Exercise. Go through the records and copy each line where the word "Right" occurs.

Records for the task.

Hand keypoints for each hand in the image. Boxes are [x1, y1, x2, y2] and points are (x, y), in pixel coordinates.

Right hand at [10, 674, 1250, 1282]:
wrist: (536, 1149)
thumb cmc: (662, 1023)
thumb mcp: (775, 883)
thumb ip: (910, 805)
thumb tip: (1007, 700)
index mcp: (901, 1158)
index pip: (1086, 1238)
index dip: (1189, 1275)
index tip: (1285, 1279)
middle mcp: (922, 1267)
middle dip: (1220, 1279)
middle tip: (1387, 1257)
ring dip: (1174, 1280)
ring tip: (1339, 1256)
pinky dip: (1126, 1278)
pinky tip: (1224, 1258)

---

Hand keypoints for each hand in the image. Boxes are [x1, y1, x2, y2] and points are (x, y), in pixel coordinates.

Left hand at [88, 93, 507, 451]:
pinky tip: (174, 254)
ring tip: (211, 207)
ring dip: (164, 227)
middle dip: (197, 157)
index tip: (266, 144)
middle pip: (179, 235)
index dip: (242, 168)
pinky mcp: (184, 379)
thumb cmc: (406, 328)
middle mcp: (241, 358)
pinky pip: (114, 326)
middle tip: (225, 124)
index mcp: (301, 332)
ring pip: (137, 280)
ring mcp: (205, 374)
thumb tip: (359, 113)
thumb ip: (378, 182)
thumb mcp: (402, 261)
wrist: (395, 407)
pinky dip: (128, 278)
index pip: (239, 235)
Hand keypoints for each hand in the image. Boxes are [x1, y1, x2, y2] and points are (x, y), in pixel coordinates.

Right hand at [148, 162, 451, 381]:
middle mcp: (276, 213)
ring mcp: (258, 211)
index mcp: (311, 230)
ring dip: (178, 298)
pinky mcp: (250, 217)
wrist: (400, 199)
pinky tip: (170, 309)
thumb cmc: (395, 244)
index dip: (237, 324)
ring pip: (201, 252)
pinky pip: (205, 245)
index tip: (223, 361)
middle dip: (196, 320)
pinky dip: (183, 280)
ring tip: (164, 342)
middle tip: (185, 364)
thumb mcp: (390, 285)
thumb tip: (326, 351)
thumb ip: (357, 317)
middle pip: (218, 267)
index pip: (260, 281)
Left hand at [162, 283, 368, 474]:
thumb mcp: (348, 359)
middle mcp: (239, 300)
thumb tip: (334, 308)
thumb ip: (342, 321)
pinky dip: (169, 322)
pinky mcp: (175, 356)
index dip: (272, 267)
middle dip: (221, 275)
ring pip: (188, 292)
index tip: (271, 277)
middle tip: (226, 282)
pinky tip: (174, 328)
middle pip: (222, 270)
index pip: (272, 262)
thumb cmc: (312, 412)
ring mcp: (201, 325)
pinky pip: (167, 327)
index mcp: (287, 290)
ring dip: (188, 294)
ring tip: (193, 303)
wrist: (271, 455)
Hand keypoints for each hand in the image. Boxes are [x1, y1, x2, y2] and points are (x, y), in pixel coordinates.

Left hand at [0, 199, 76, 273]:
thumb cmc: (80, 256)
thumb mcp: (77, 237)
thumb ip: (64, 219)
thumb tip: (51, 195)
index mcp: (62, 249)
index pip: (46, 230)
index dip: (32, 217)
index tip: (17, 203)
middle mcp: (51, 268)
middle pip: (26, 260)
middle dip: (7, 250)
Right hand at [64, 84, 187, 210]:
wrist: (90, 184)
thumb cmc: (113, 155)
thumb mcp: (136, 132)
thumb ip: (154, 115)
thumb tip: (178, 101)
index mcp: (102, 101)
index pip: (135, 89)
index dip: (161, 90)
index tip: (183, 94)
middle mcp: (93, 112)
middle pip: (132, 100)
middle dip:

---

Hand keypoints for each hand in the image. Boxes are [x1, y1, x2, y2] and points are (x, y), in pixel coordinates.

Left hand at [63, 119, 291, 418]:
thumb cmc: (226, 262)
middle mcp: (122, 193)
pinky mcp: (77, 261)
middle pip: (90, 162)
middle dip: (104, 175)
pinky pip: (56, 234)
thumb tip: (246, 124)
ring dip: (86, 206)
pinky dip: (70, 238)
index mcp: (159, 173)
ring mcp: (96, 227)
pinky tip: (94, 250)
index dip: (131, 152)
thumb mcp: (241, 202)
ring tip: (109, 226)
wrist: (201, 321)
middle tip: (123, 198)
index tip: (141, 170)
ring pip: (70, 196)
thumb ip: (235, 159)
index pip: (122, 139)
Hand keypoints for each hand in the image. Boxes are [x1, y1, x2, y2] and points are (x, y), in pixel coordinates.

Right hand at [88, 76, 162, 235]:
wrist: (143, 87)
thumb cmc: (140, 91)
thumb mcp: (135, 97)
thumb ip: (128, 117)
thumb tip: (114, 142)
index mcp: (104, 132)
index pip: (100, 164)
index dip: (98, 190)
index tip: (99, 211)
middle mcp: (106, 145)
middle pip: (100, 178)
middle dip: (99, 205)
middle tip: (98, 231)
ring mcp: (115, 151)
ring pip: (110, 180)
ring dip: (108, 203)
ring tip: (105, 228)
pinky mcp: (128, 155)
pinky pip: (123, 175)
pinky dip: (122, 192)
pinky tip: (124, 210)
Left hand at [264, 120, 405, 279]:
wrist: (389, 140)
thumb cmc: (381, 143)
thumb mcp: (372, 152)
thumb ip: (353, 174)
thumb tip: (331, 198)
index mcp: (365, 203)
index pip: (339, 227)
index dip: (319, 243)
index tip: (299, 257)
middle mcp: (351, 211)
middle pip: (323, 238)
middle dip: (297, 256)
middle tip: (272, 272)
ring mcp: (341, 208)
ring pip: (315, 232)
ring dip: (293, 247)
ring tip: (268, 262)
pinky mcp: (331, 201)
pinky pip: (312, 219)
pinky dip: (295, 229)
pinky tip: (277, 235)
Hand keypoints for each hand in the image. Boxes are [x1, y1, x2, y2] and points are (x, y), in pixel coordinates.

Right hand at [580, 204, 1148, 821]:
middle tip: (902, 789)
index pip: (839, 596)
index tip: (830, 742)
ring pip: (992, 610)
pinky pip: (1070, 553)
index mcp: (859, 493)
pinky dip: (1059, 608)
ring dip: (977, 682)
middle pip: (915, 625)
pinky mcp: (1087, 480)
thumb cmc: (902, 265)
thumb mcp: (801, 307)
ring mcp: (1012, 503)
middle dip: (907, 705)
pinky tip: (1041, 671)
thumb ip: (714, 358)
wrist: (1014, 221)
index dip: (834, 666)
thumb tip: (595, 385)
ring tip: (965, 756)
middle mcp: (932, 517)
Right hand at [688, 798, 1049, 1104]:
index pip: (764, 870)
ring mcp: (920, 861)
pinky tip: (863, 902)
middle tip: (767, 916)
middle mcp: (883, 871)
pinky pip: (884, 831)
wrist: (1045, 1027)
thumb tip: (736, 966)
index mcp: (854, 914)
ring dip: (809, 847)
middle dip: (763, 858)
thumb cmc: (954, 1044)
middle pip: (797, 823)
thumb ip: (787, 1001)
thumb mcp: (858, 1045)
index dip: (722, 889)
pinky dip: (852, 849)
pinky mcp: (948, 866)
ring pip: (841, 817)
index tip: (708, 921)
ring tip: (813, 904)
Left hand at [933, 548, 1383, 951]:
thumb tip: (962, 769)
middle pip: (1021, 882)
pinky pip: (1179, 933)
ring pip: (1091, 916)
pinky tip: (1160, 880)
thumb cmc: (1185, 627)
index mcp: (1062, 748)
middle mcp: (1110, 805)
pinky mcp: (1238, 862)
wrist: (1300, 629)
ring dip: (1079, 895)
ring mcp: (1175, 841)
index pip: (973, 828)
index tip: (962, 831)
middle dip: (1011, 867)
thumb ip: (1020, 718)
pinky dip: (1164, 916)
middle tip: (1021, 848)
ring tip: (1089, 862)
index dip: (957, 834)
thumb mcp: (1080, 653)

Result of this exercise.
Right hand at [10, 674, 1250, 1282]:
Right hand at [148, 162, 451, 381]:
Right hand at [64, 84, 187, 210]:
Right hand at [88, 76, 162, 235]:
Right hand at [580, 204, 1148, 821]:
Right hand at [688, 798, 1049, 1104]:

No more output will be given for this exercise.